>^|C< Gemeente Breda
Raadsbesluit
Registratienr: 32900]
Dienst/afdeling: RO/JP
Artikel 3. Adviseur of adviescommissie
1Voor de advisering over de op de aanvraag te nemen beschikking wordt door het college een adviseur
aangewezen die beschikt over voldoende deskundigheid inzake advisering op het gebied van
planschade.
2. Indien het college, na advies te hebben ingewonnen van de in het eerste lid bedoelde adviseur, van
oordeel is dat de aanvraag betrekking heeft op planschade vanwege inkomens-derving en er, gezien de
complexiteit, aard en omvang van de aanvraag, behoefte bestaat aan extra deskundigheid wordt door
het college een tweede adviseur aangewezen die deskundig is op het gebied van accountancy of van
financieel economische bedrijfsvoering.
3. Indien het college, na advies te hebben ingewonnen van de in het eerste lid bedoelde adviseur, van
oordeel is dat de aanvraag betrekking heeft op planschade vanwege waardevermindering van een
onroerende zaak en er, gezien de complexiteit, aard en omvang van de aanvraag, behoefte bestaat aan
extra deskundigheid wordt door het college een tweede adviseur aangewezen die deskundig is ter zake
van de waardering van onroerende zaken en van waardevermindering daarvan als gevolg van een
planologische verslechtering.
4. Indien naar het oordeel van het college het tweede en het derde lid van toepassing zijn, worden zowel
de in het tweede als het derde lid bedoelde adviseurs aangewezen.

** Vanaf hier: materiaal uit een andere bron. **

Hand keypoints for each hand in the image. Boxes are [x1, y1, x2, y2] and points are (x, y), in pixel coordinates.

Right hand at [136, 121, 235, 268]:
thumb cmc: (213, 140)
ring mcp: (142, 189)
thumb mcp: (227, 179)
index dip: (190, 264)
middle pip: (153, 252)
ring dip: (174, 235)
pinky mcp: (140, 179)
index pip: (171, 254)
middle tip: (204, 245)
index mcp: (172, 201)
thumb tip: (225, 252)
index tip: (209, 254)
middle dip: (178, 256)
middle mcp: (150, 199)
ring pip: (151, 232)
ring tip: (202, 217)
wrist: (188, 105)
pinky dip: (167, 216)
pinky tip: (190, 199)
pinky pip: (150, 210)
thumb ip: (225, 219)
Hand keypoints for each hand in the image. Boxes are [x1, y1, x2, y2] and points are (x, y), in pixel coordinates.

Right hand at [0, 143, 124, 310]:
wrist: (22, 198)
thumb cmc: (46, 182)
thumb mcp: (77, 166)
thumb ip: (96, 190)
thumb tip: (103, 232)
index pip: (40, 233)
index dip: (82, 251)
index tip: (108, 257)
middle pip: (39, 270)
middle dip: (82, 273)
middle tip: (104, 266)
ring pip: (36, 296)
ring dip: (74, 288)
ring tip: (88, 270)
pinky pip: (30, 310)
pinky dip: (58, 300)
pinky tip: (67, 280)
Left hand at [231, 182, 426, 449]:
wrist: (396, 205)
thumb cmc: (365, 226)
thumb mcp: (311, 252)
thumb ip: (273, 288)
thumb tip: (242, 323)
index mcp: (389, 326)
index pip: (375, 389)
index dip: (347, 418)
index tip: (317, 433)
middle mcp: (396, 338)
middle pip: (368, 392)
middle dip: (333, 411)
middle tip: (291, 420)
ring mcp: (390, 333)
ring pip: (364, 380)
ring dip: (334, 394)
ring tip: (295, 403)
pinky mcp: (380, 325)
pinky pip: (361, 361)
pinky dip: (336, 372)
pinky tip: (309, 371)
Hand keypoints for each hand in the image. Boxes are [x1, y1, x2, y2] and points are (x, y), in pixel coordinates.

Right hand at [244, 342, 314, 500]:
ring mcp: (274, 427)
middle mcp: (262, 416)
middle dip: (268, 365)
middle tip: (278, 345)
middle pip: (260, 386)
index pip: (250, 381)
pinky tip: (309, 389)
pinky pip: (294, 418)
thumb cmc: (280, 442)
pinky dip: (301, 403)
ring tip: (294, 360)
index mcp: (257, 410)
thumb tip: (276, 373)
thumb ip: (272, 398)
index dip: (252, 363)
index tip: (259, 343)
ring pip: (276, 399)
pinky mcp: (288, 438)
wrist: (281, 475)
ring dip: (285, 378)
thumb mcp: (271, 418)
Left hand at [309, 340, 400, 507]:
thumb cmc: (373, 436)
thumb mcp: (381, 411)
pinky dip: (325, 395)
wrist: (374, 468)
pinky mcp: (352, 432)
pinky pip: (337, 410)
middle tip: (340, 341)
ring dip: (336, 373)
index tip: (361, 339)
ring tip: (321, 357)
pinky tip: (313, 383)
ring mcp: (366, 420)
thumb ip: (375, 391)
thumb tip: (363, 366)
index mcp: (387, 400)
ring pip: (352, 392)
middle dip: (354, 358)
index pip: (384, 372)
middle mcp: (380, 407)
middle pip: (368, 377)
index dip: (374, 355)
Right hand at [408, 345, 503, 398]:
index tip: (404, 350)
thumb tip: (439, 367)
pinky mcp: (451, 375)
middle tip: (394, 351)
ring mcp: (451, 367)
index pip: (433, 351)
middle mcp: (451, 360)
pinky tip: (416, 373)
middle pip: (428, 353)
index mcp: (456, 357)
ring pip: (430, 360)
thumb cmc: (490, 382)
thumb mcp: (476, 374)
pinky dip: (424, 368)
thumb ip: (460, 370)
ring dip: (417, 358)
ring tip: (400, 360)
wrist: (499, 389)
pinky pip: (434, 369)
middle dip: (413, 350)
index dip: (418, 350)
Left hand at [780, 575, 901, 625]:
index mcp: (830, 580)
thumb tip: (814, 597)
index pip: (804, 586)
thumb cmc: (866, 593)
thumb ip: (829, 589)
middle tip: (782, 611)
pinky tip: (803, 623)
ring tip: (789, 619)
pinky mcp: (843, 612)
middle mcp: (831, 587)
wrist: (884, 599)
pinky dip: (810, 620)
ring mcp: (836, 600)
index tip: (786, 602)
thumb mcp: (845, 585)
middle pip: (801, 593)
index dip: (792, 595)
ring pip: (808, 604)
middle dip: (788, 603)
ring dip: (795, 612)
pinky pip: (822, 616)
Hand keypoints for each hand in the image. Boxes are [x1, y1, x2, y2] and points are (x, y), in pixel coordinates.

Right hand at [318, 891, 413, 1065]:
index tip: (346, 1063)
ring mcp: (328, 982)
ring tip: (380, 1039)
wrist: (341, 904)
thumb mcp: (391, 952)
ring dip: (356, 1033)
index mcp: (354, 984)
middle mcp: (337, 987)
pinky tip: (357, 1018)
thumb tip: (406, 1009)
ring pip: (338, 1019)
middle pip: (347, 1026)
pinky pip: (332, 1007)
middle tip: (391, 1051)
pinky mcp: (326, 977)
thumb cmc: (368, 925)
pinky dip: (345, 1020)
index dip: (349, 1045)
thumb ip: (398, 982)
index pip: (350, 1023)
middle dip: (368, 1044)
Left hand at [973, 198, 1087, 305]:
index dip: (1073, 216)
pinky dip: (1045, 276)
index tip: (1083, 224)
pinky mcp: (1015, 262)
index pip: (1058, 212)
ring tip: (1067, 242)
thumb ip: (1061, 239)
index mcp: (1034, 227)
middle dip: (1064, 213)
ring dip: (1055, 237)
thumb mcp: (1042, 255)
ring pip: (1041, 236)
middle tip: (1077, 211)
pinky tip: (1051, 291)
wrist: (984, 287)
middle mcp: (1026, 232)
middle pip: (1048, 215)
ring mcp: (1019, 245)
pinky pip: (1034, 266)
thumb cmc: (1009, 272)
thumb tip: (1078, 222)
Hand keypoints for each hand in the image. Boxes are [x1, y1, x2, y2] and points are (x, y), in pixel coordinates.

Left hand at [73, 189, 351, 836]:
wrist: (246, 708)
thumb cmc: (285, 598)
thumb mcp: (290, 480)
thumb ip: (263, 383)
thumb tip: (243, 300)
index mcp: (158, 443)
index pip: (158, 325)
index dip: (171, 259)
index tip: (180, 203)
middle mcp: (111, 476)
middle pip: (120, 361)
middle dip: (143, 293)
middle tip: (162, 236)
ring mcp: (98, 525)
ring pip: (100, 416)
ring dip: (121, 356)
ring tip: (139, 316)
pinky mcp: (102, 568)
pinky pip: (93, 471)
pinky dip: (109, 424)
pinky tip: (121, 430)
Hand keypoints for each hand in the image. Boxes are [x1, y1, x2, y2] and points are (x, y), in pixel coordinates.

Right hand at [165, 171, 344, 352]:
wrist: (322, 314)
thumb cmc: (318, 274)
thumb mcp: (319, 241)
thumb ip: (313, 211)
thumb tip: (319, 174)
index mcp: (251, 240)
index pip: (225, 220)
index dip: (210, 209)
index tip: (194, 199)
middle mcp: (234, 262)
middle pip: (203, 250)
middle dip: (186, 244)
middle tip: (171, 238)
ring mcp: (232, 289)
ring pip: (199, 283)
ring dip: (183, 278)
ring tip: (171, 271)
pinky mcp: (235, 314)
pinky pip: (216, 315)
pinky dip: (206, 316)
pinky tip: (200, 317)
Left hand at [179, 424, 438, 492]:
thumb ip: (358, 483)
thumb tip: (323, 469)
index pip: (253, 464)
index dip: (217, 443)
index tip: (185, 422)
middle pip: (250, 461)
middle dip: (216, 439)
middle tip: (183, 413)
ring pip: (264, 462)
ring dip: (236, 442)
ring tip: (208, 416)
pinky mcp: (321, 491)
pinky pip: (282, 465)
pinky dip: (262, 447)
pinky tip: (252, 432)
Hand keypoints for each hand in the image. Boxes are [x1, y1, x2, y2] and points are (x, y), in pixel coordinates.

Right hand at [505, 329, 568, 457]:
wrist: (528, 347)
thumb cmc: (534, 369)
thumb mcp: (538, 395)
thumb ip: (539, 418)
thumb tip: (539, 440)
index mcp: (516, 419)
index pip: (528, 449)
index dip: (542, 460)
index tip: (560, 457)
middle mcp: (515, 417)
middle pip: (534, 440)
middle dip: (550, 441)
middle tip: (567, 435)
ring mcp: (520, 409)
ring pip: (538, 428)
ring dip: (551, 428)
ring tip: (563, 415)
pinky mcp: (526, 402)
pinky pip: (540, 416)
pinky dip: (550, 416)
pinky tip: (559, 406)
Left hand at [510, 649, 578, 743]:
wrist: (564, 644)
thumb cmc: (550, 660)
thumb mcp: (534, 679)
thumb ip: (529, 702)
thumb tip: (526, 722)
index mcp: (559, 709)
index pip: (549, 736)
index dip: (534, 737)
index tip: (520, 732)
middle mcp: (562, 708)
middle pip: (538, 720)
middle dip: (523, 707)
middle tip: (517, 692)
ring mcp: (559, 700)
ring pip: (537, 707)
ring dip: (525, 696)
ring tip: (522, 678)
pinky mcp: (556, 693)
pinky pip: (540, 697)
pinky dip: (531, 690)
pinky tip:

5. Bij aanwijzing van meerdere adviseurs vormen deze een adviescommissie, waarvan de in het eerste lid
bedoelde adviseur voorzitter is.
6. De adviescommissie wijst uit haar midden een rapporteur aan.
Artikel 4. Deskundigheid en onafhankelijkheid
1. Voordat een persoon als adviseur wordt aangewezen, kan het college verlangen dat deze aantoont op
grond van opleiding en ervaring deskundig te zijn met betrekking tot de in artikel 3, eerste, tweede of
derde lid, bedoelde aspecten waarop deze persoon de aanvraag moet beoordelen.
2. Een adviseur mag niet werkzaam zijn onder verantwoordelijk van de raad. Eveneens mag een adviseur
niet betrokken zijn bij de planologische maatregel waarop de aanvraag betrekking heeft.
Artikel 5. Betrokkenheid aanvrager en andere belanghebbenden bij aanwijzing adviseur of
adviescommissie
1Voordat het college de opdracht tot advisering zoals bedoeld in artikel 2 verstrekt, stelt het college de
aanvrager, eventuele andere betrokken bestuursorganen, alsmede de belang-hebbenden als bedoeld in
artikel 6.4a, tweede en derde lid, van de wet schriftelijk op de hoogte van de aanwijzing van:
a. een adviseur als bedoeld in artikel 3, eerste lid, of
b. meerdere adviseurs als bedoeld in artikel 3, vijfde lid.
2. De aanvrager, eventuele andere betrokken bestuursorganen, alsmede de belanghebbenden als bedoeld
in artikel 6.4a, tweede en derde lid, van de wet kunnen binnen twee weken na de mededeling als
bedoeld in het eerste lid schriftelijk en voldoende gemotiveerd een verzoek tot wraking van één of
meerdere adviseurs bij het college indienen.